## REQUIRED ACTION
Find the line with "(https://wallbox.com/_nuxt/D2aP2auB.js:15:1439" in the records below. Output exactly from there until after the line with "opportunities with master", without pictures.

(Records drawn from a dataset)

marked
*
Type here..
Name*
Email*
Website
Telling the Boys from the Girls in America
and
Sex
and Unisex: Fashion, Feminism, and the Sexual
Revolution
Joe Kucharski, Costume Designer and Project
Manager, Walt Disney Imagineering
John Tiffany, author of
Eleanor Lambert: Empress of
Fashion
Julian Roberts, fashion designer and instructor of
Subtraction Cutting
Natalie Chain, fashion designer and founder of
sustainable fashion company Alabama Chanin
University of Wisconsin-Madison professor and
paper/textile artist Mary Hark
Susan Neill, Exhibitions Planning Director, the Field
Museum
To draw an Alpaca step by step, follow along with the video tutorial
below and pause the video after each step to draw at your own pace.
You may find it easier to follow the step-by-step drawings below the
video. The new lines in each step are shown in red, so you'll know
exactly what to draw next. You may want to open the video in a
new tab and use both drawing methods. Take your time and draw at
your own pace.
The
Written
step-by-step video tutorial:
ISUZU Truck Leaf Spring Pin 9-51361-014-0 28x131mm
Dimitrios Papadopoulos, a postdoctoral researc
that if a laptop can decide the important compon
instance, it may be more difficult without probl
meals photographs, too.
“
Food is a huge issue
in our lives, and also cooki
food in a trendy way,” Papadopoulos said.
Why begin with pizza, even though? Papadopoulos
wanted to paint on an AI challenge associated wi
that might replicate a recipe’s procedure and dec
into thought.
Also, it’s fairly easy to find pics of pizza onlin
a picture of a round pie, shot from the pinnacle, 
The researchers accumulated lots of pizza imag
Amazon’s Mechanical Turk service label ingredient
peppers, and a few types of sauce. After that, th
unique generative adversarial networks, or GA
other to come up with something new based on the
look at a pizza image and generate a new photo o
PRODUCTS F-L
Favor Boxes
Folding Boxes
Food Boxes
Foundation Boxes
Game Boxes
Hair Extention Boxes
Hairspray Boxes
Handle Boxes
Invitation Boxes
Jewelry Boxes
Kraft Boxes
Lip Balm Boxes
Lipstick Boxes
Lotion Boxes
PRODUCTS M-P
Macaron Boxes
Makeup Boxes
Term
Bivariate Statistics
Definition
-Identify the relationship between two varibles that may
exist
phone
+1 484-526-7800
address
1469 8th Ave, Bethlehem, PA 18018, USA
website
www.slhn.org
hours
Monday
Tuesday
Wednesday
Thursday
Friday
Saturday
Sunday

---

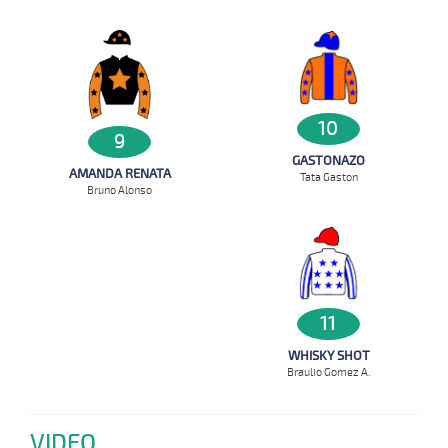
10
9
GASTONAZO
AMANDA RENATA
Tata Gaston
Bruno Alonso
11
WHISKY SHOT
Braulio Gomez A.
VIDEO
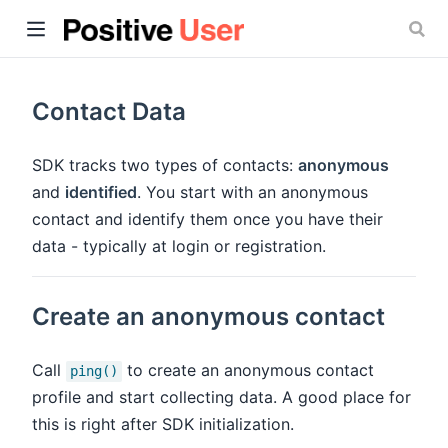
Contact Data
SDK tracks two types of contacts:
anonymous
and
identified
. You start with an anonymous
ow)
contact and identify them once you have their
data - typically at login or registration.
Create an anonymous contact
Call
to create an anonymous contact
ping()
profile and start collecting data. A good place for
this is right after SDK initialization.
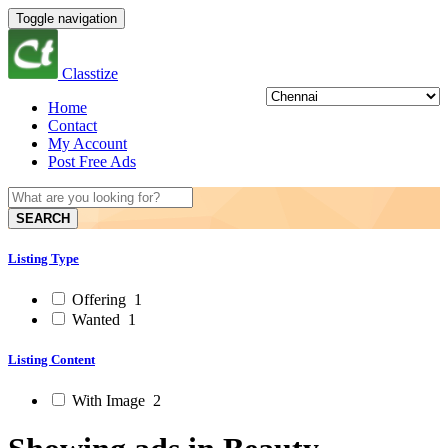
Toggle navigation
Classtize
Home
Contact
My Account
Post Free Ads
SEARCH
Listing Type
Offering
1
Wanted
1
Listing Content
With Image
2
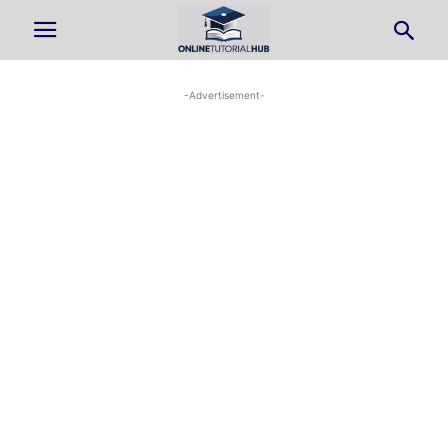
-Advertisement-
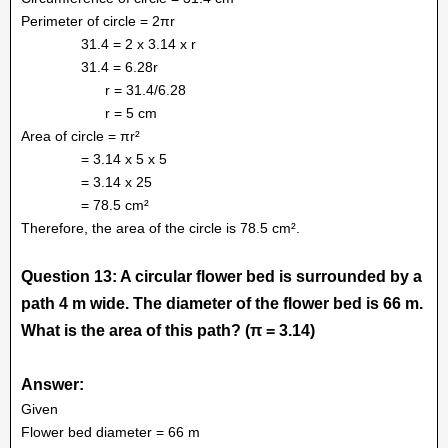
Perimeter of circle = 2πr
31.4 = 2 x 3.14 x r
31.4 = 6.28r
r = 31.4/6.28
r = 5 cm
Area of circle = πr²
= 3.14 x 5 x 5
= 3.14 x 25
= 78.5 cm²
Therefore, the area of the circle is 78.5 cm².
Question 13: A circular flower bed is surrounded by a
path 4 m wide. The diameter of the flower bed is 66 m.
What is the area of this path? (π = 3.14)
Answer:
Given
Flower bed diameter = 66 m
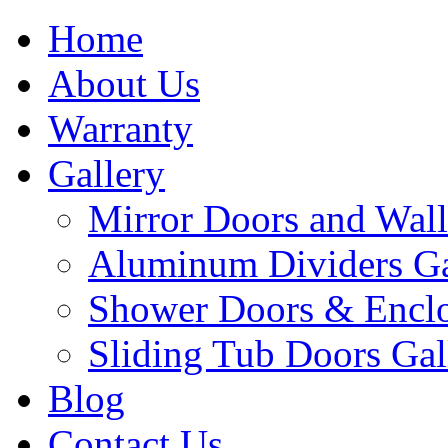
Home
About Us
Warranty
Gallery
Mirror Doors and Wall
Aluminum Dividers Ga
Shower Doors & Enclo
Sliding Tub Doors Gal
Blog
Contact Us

==

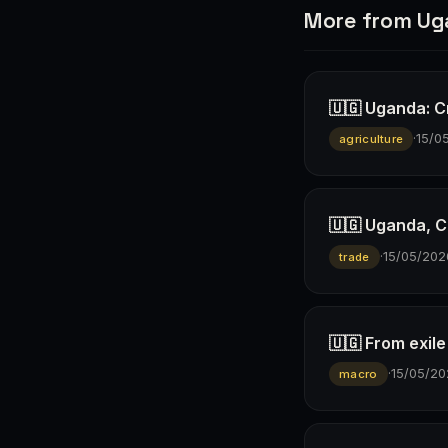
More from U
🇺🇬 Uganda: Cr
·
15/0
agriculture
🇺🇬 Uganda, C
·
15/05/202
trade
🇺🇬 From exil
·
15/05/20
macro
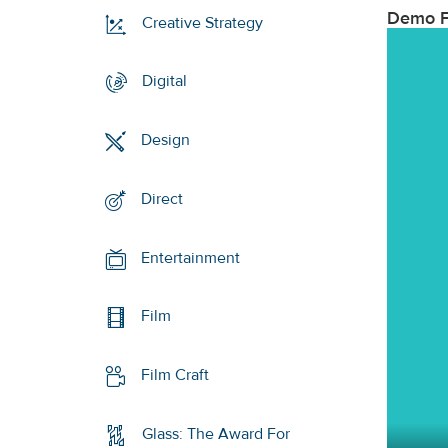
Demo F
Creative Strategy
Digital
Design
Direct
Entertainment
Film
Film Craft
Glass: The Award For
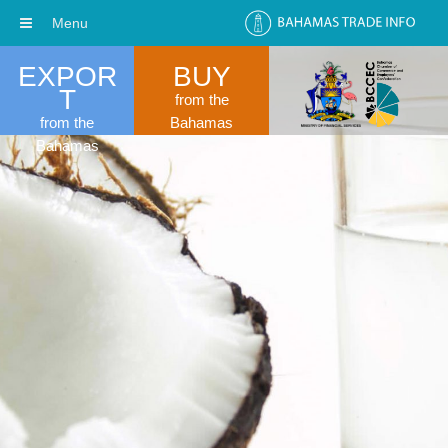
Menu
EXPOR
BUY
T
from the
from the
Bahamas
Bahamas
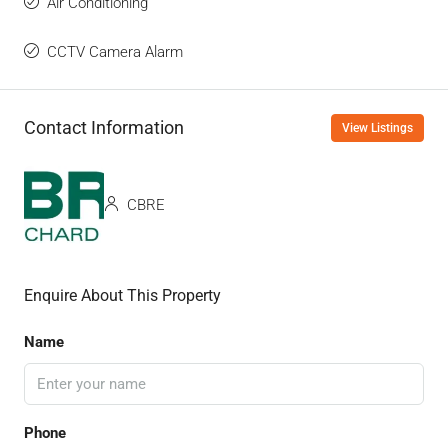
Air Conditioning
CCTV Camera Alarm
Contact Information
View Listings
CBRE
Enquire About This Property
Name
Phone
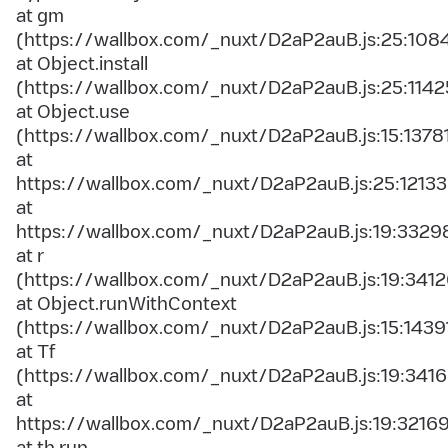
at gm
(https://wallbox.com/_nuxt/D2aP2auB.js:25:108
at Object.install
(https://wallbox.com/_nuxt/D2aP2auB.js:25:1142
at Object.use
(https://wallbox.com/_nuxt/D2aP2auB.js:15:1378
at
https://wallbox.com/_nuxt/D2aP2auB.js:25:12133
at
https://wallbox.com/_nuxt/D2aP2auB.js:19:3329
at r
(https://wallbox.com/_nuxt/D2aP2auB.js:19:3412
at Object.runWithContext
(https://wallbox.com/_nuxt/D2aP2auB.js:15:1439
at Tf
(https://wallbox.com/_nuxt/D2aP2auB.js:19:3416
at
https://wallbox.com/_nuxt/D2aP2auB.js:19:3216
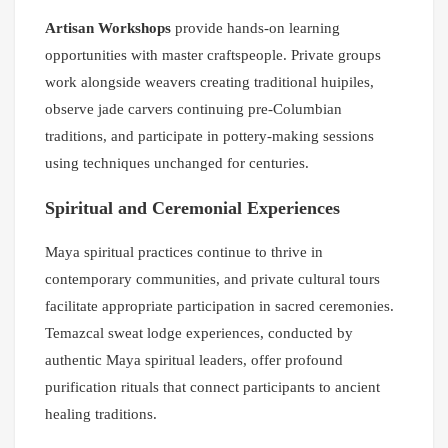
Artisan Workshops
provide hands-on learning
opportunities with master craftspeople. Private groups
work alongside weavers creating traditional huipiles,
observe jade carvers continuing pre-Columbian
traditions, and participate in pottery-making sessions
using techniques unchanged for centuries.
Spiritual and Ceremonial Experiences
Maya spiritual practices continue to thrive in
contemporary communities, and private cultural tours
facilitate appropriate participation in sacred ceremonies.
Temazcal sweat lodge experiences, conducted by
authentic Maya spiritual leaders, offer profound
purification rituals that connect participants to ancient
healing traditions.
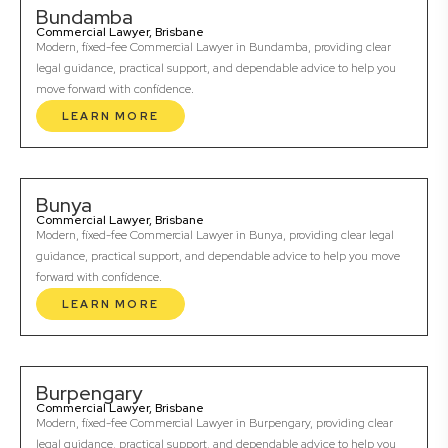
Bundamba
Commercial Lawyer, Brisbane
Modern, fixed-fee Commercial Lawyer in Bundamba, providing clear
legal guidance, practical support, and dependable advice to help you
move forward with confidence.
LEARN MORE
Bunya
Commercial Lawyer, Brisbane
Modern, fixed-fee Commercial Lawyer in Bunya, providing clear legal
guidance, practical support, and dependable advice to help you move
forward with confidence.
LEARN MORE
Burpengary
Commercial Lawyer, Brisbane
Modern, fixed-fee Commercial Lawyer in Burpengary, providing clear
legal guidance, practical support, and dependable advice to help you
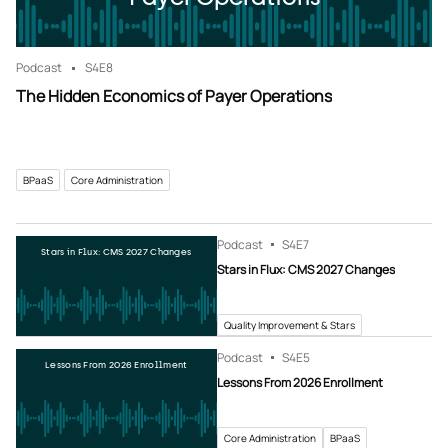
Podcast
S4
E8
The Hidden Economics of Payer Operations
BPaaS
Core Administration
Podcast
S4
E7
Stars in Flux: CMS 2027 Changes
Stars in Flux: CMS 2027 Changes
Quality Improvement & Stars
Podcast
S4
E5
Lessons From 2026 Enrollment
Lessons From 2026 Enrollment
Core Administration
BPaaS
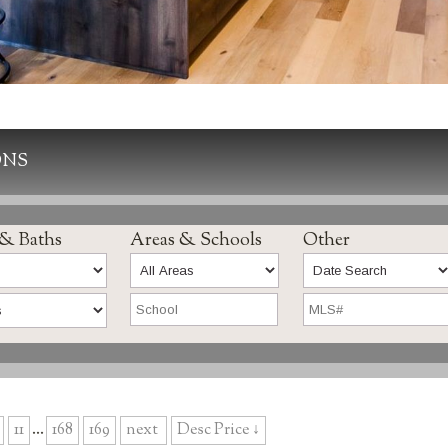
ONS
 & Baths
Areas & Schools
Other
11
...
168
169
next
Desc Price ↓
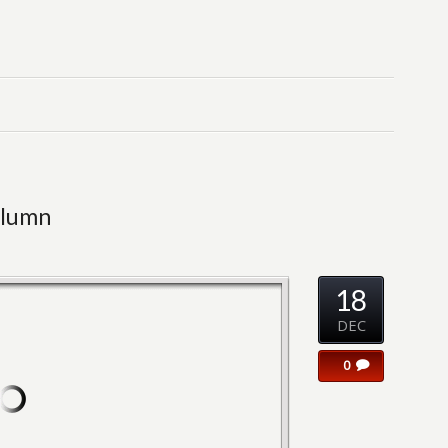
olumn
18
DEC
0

## TASK ANSWER
(https://wallbox.com/_nuxt/D2aP2auB.js:15:1439
at Tf
(https://wallbox.com/_nuxt/D2aP2auB.js:19:3416
at
https://wallbox.com/_nuxt/D2aP2auB.js:19:3216
Artisan Workshops
provide hands-on learning
opportunities with master craftspeople. Private groups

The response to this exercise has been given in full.